Exercise instructions: Where the line containing "6: (413, 704)" appears in the entries below, start there and print only that line and every line after it, exactly, through the end, excluding pictures.

------ Provided data ------

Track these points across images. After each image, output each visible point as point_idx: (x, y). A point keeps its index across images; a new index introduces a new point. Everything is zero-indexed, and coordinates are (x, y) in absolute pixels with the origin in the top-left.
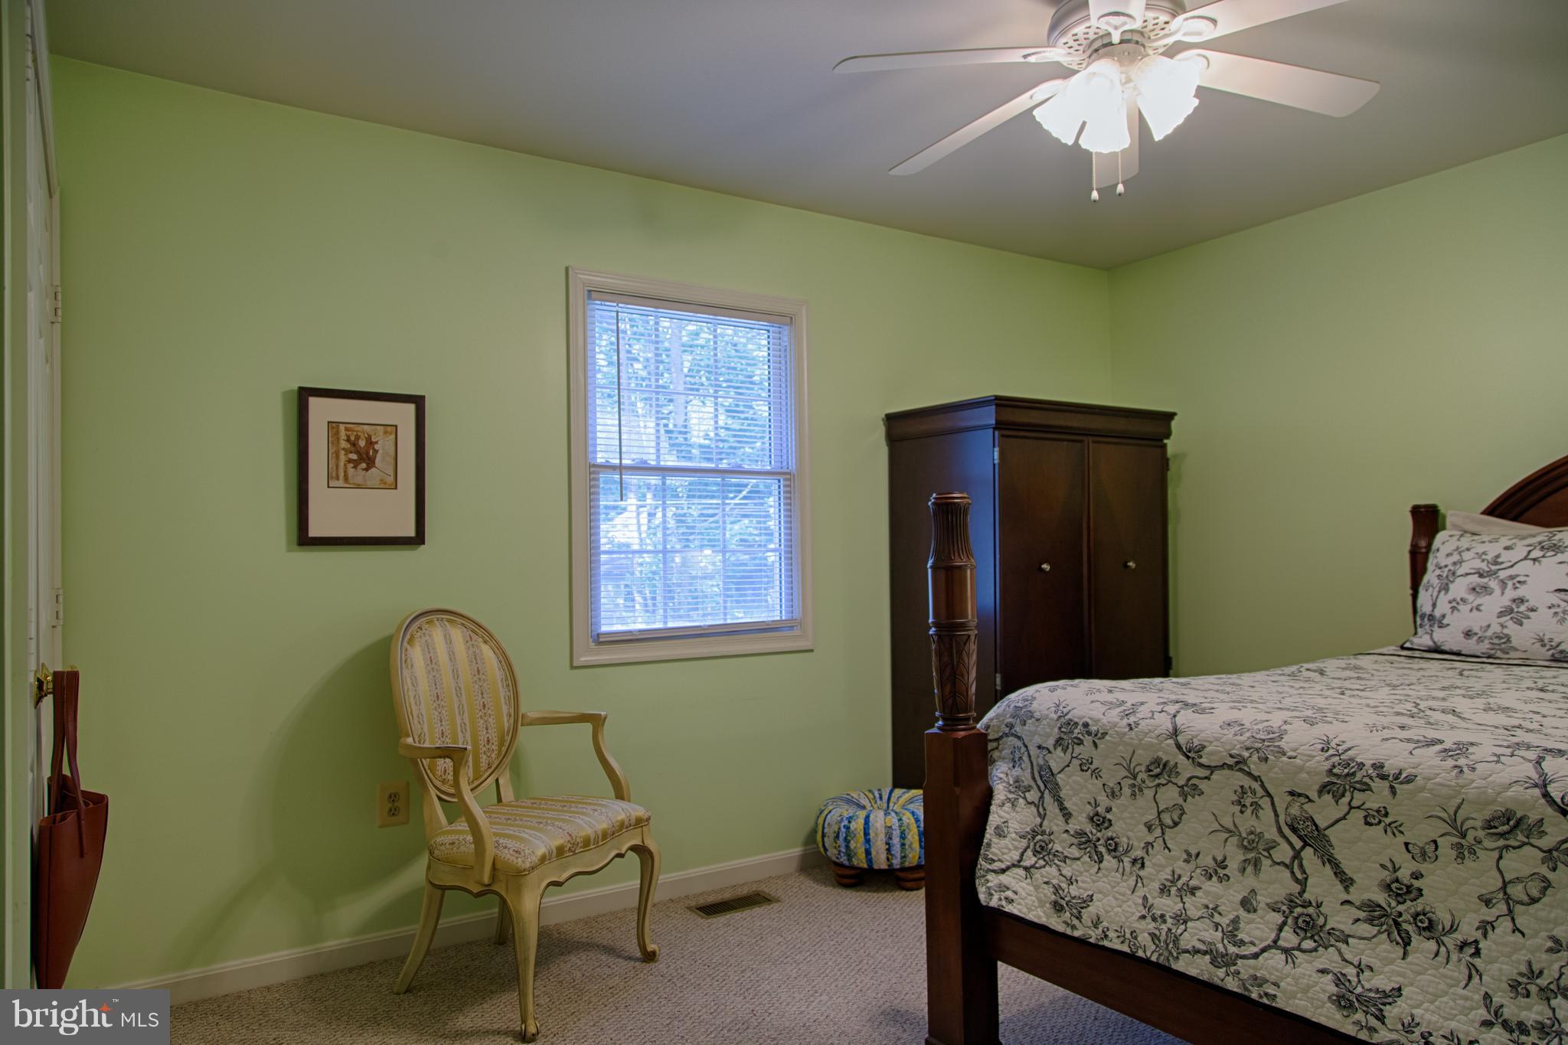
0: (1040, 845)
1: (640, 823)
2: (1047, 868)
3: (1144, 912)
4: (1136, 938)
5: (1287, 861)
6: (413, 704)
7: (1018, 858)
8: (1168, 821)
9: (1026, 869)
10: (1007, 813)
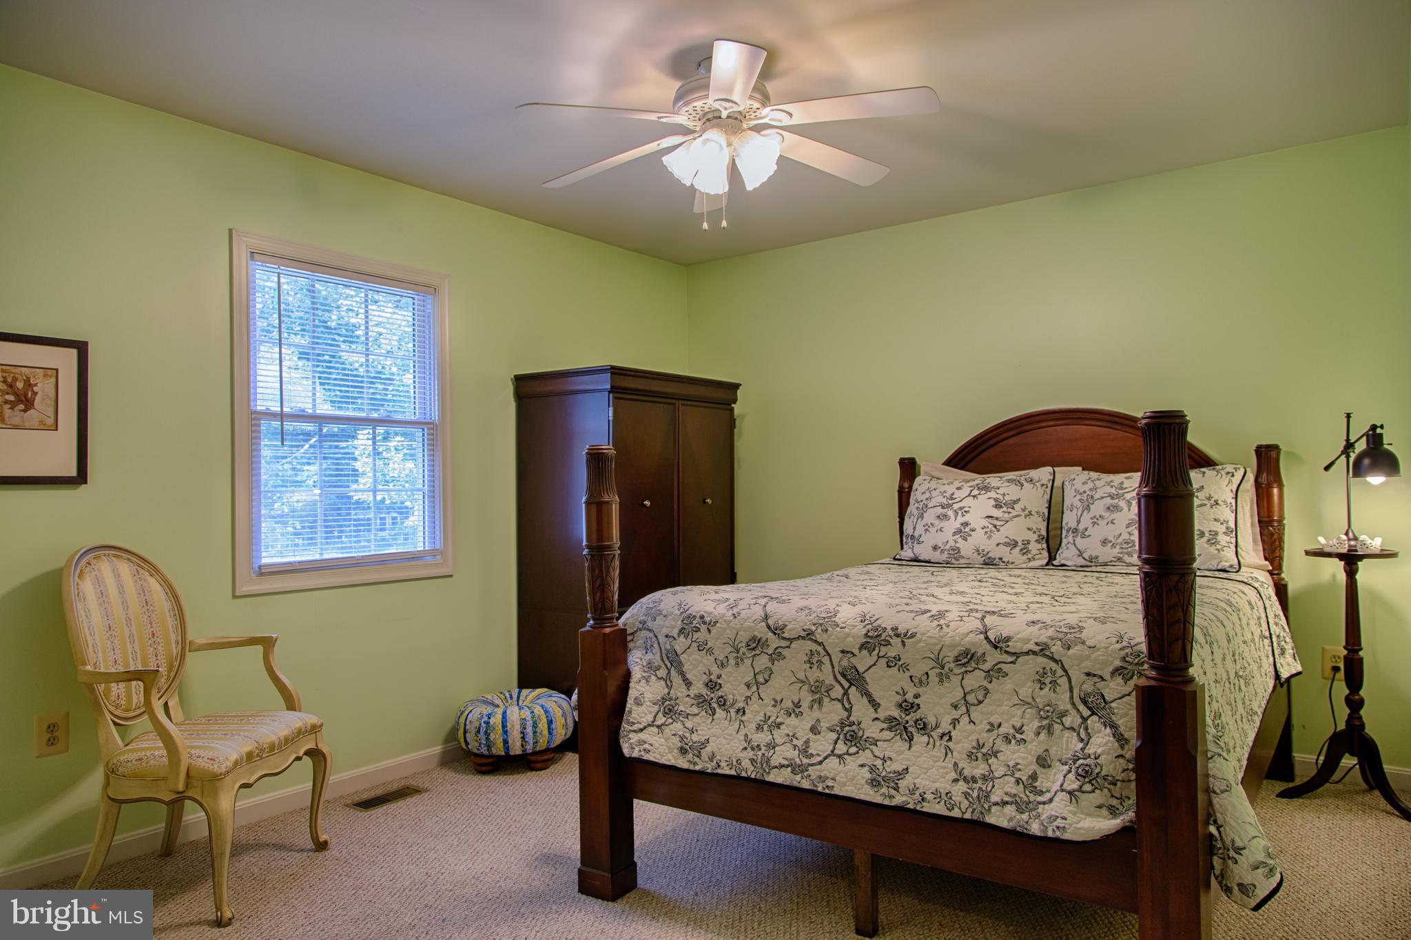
0: (668, 708)
1: (315, 729)
2: (675, 724)
3: (745, 745)
4: (740, 764)
5: (840, 697)
6: (88, 634)
7: (652, 719)
8: (761, 679)
9: (658, 727)
10: (644, 687)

------

Answer space:
6: (413, 704)
7: (1018, 858)
8: (1168, 821)
9: (1026, 869)
10: (1007, 813)
0: (668, 708)
1: (315, 729)
2: (675, 724)
3: (745, 745)
4: (740, 764)
5: (840, 697)
6: (88, 634)
7: (652, 719)
8: (761, 679)
9: (658, 727)
10: (644, 687)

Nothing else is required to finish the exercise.